= Afro-pessimism (United States) =

Theoretical framework that connects Blackness and social death

Afro-pessimism is a critical framework that describes the ongoing effects of racism, colonialism, and historical processes of enslavement, including the transatlantic slave trade and their impact on structural conditions as well as the personal, subjective, and lived experience and embodied reality of Black people.

== Definitions ==
In the 2018 Oxford Bibliography entry on Afro-pessimism written by Patrice Douglass, Selamawit D. Terrefe, and Frank B. Wilderson III, Afro-pessimism can be understood as "a lens of interpretation that accounts for civil society's dependence on anti-Black violence—a regime of violence that positions Black people as internal enemies of civil society". They argue this violence "cannot be analogized with the regimes of violence that disciplines the Marxist subaltern, the postcolonial subaltern, the colored but nonblack Western immigrant, the nonblack queer, or the nonblack woman".

According to Wilderson, the scholar who coined the term as it functions most popularly today, Afro-pessimism theorizes Blackness as a position of, using the language of scholar Saidiya Hartman, "accumulation and fungibility", that is as a condition of, or relation to, ontological death, as opposed to a cultural identity or human subjectivity.

Jared Sexton locates the foundational thread of Afro-pessimism in the "motive force of a singular wish inherited in no small part from Black women's traditions of analysis, interpretation, invention, and survival". As opposed to humanist anthropologists, historians, sociologists, and political scientists who engage the history of Black subjectivity as one of entrenched political discrimination and social ostracization, Afro-pessimists across disciplines have argued that Black people are constitutively excluded from the category of the self-possessing, rights-bearing human being of modernity. Wilderson writes that "Blacks do not function as political subjects; instead, our flesh and energies are instrumentalized for postcolonial, immigrant, LGBT, and workers' agendas."

== History and influences ==
Wilderson has cited the work of Saidiya Hartman, Zakiyyah Iman Jackson, Joy James, Achille Mbembe, Christina Sharpe, Hortense Spillers, and Sylvia Wynter as influences and predecessors of the framework, although not of all these scholars agree with such characterization of their own work. Sharpe has named Dionne Brand, particularly her 2001 work A Map to the Door of No Return: Notes to Belonging, as writing in conversation with the concepts of Afro-pessimism by "mapping and creating a language for thinking, for articulating Black (social) life lived alongside, under, and in the midst of the ordinary and extraordinary terror of enforced Black social death".

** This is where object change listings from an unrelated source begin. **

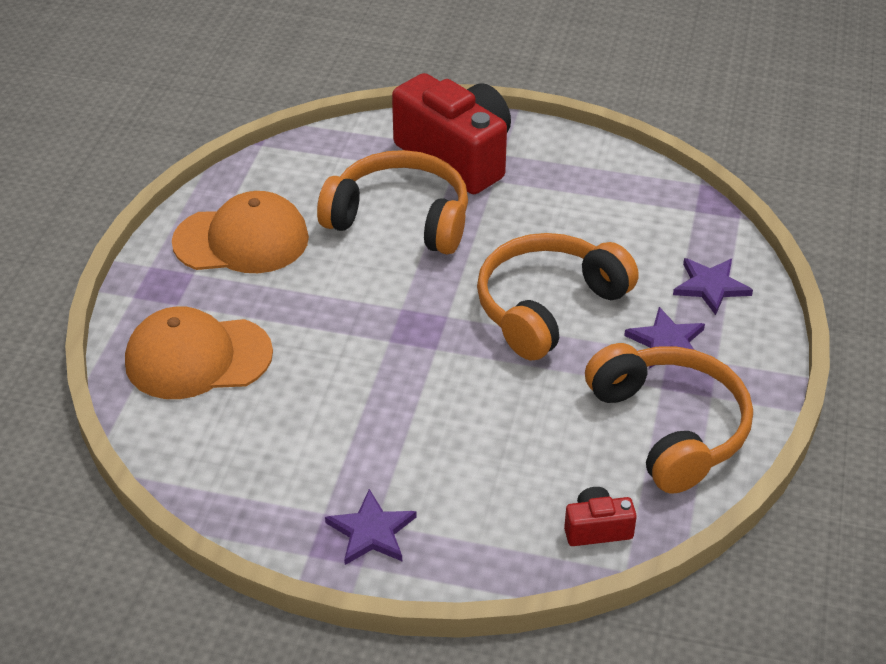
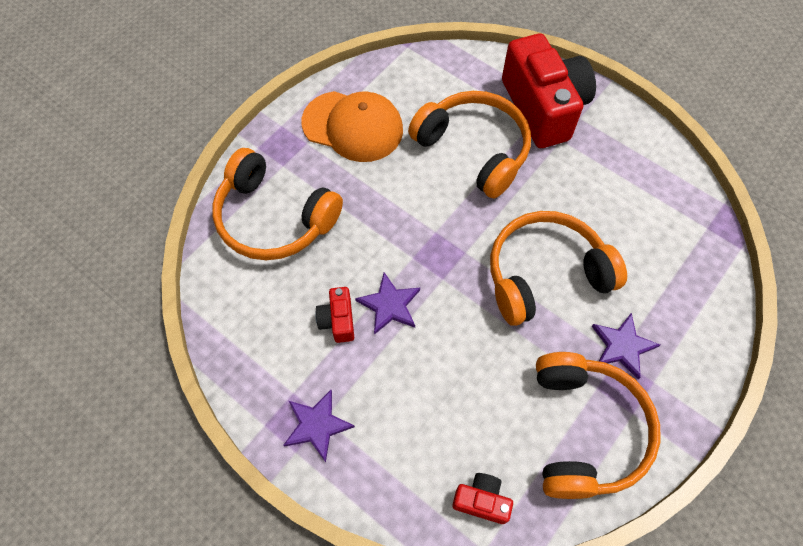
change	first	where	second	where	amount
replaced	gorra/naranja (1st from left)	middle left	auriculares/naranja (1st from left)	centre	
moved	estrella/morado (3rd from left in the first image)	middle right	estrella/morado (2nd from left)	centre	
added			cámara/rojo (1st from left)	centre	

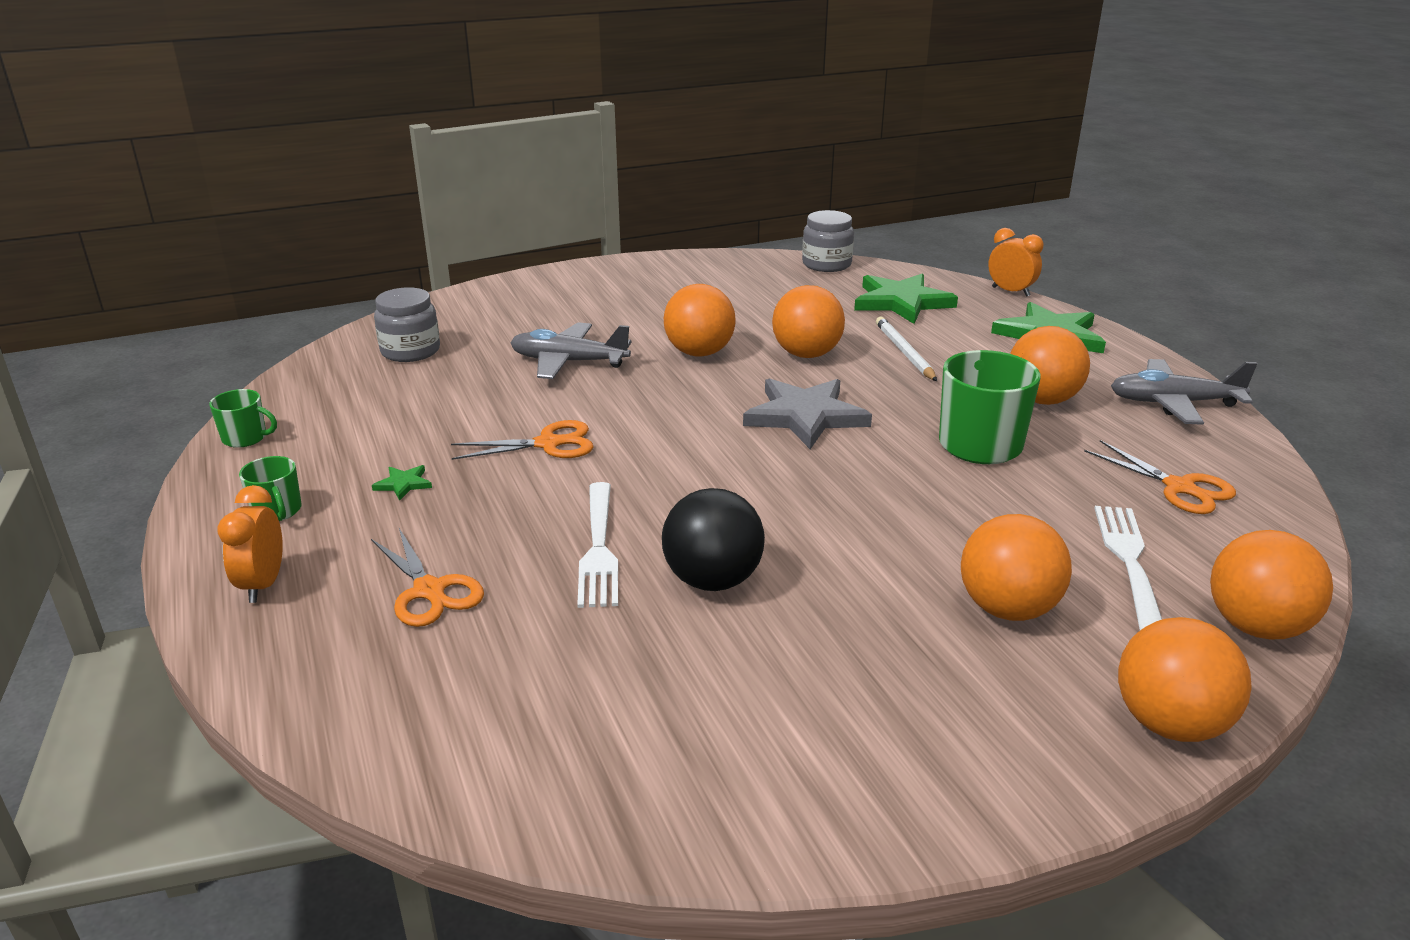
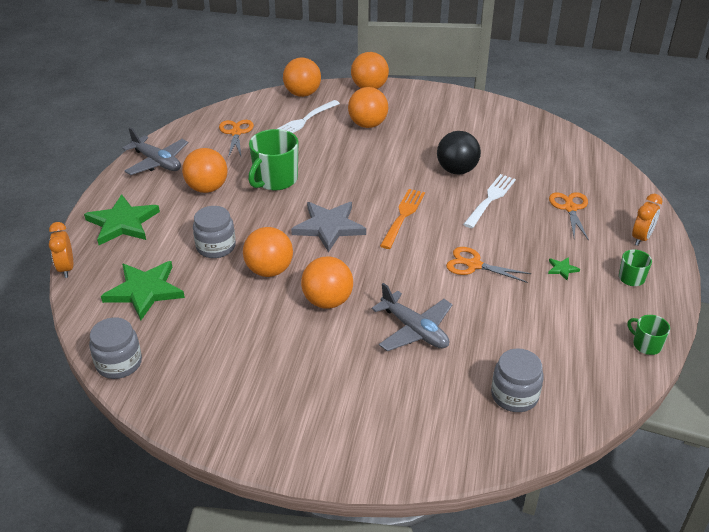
change	first	where	second	where	amount
replaced	lápiz/blanco	centre	tarro/gris (2nd from left)	middle left	
added			tenedor/naranja	centre	

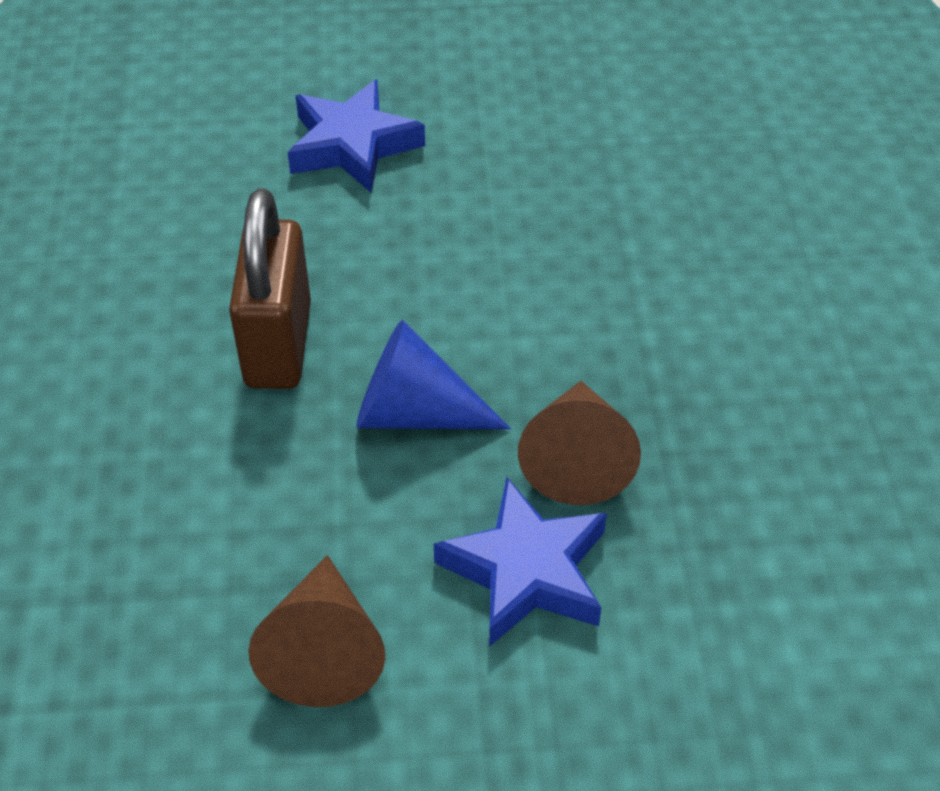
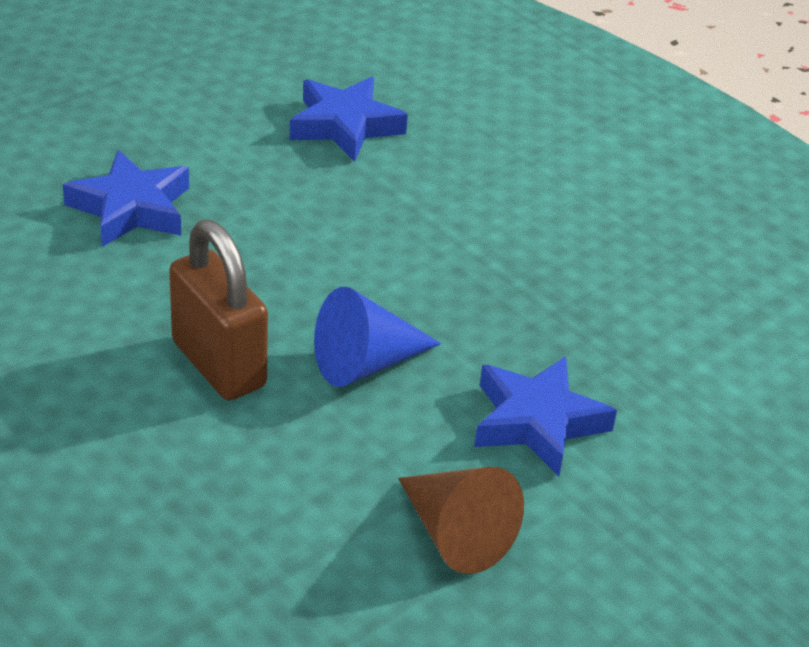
change	first	where	second	where	amount
removed	cono/marrón (2nd from left)	centre			
added			estrella/azul (2nd from left)	top centre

Other accounts have traced similar lines of thinking to Frantz Fanon and 20th-century Black revolutionary movements, such as the Black Power movement. In the late 20th century, scholars including Derrick Bell, Lewis Gordon, and Cornel West developed concepts of antagonism and abjection that bear similarities to components of Afro-pessimism but without reaching the same conclusions.

== Reception ==
Orlando Patterson's book Slavery and Social Death, first published in 1982, forms a theoretical point of departure for almost all strands of Afro-pessimism. In a 2018 interview about the Kerner Report, Patterson had this to say about Afro-pessimism:
We're going through a period of extreme despair about the situation of African-Americans. The most extreme form of this despair is a movement called Afro-pessimism, which holds that Black Americans are still viewed as they were viewed in the slavery days as different, inferior, and as outsiders. I find myself in an odd situation because the Afro-pessimists draw heavily on one of my books, 'Slavery and Social Death,' which is ironic, because I'm not a pessimist. I don’t think we're in a situation of social death, because one of the elements of social death is that you're not recognized as an integral member of the civic community, the public sphere, and we certainly are, on the political and cultural levels. And we're very integrated in the military, which is the quintessence of what defines who belongs. The Afro-pessimists are right, though, to point to persisting segregation in the private sphere.

Shaul Magid compares Afropessimism with the view of antisemitism as inherent to non-Jewish society and therefore unsolvable. He argues that both movements are not making empirical claims, but rather theological or ontological ones.